Huit mois plus tard, le RN fait profil bas dans le débat à haut risque sur les retraites. Et désigne les turbulents « insoumis » pour dévier la fureur des fidèles d’Emmanuel Macron. Opération réussie. Gérald Darmanin accuse, au micro à l’Assemblée nationale, les troupes de Jean-Luc Mélenchon de « bordéliser » le pays, tandis que Sébastien Chenu, vice-président RN du Palais-Bourbon, arbitre les débats, paré de la respectueuse dénomination de « Monsieur le président ». Le RN, ancien Front national, s’est installé dans le paysage, au point que les dirigeants perçoivent Marine Le Pen, trois fois perdante au scrutin suprême, comme une présidente de la République en puissance.
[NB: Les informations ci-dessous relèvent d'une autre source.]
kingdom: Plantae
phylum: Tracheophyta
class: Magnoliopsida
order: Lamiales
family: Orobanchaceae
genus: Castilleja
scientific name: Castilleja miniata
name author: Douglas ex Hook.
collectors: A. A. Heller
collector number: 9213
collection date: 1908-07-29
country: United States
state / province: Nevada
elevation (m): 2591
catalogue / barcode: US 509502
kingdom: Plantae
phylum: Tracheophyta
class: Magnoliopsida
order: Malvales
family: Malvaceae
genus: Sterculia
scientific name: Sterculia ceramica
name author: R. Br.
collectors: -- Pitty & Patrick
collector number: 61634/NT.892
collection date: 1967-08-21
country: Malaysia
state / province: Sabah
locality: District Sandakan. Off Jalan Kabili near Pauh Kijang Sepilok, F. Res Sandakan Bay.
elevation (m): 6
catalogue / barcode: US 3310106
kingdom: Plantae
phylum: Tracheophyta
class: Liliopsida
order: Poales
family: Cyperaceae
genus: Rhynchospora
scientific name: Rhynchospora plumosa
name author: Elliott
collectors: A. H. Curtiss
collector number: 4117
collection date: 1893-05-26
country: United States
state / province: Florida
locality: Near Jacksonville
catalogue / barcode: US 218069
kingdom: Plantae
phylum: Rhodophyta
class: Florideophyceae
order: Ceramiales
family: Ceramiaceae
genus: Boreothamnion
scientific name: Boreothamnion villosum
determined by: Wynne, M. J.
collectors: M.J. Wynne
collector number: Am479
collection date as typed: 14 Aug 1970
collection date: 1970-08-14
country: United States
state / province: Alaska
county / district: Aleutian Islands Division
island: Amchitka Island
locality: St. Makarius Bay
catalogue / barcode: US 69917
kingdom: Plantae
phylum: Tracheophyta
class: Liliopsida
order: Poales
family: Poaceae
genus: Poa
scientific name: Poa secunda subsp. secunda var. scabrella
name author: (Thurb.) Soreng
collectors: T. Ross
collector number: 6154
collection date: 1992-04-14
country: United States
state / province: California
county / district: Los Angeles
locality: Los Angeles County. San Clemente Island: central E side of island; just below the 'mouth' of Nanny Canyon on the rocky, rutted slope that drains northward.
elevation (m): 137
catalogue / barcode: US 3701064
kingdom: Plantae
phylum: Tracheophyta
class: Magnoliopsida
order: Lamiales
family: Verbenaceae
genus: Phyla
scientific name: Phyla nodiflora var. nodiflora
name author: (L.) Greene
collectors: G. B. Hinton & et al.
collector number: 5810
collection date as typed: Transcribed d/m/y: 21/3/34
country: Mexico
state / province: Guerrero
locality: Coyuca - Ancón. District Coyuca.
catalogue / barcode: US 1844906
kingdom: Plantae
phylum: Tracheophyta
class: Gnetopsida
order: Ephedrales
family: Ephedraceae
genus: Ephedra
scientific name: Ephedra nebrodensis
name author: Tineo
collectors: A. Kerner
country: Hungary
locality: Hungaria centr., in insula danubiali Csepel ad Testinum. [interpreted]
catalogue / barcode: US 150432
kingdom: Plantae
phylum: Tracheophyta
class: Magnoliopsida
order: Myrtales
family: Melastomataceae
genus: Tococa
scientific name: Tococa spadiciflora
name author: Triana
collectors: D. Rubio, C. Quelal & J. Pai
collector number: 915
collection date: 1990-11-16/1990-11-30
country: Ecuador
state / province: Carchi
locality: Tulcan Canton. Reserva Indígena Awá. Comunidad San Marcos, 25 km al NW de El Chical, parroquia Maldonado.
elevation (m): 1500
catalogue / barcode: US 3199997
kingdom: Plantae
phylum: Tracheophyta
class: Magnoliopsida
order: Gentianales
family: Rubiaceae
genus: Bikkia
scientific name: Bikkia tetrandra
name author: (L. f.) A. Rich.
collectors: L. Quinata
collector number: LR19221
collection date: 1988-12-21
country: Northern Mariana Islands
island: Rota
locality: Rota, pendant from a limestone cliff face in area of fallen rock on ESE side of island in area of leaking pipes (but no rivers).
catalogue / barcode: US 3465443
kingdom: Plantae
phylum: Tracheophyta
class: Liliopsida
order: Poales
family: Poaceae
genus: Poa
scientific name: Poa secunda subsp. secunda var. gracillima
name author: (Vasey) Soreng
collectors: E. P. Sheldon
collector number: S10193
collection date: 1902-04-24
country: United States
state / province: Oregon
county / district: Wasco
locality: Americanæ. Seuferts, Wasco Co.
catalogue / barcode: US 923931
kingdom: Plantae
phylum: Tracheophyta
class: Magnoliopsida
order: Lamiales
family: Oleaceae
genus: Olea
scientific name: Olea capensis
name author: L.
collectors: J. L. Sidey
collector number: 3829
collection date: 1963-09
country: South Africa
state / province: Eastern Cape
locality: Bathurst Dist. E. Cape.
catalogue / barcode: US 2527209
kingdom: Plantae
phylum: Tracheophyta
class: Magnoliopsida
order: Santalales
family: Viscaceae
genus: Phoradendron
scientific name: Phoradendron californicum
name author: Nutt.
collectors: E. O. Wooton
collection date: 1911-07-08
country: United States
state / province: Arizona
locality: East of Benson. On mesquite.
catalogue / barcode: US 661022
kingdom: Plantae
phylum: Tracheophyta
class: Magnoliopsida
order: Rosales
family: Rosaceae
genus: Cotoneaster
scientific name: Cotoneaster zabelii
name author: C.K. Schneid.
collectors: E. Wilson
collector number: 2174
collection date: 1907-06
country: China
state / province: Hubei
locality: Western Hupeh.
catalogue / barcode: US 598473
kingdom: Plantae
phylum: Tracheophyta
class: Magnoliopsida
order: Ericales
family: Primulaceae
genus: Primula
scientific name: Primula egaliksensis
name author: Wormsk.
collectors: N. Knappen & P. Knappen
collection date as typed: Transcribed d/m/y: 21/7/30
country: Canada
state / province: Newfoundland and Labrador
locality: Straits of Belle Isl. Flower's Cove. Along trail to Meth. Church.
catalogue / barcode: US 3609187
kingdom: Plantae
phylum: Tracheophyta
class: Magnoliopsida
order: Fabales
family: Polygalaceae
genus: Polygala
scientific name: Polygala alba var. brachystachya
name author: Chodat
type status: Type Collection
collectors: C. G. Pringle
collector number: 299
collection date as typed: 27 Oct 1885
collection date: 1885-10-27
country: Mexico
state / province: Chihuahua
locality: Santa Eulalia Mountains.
Depuis le coup de tonnerre du 21 avril 2002, la peur de l’extrême droite surgit inévitablement à quelques mois d’un scrutin présidentiel, comme un appel au front républicain tenté de déserter les urnes. Cette fois, les inquiétudes s’expriment plus de quatre ans avant la prochaine échéance, alors qu’en Europe des leaders populistes, xénophobes et post-fascistes sont parvenus à crever leur plafond de verre. « La favorite en 2027, c’est Marine Le Pen. Elle poursuit sa course à la normalisation », confie l’ancien premier ministre Edouard Philippe. « Demain le pays peut basculer au Front national », dramatise le ministre de l’économie, Bruno Le Maire, disant y « penser chaque jour ».

Emmanuel Macron est « peut-être le dernier président de la République démocrate », lâche Marlène Schiappa, secrétaire d’Etat aux associations. « Des signaux inquiétants montrent que c’est possible. Le Pen n’est plus la challengeuse, elle est la favorite », s’affole encore l’eurodéputé Pascal Canfin, membre du parti présidentiel Renaissance. Un saut dans l’inconnu qui donne le vertige aux plus anciens. « Ce n’est pas son programme qui m’inquiète, c’est la violence que cela libère, c’est l’extrémisme des braves gens », met en garde l’ancien premier ministre Jean-Pierre Raffarin.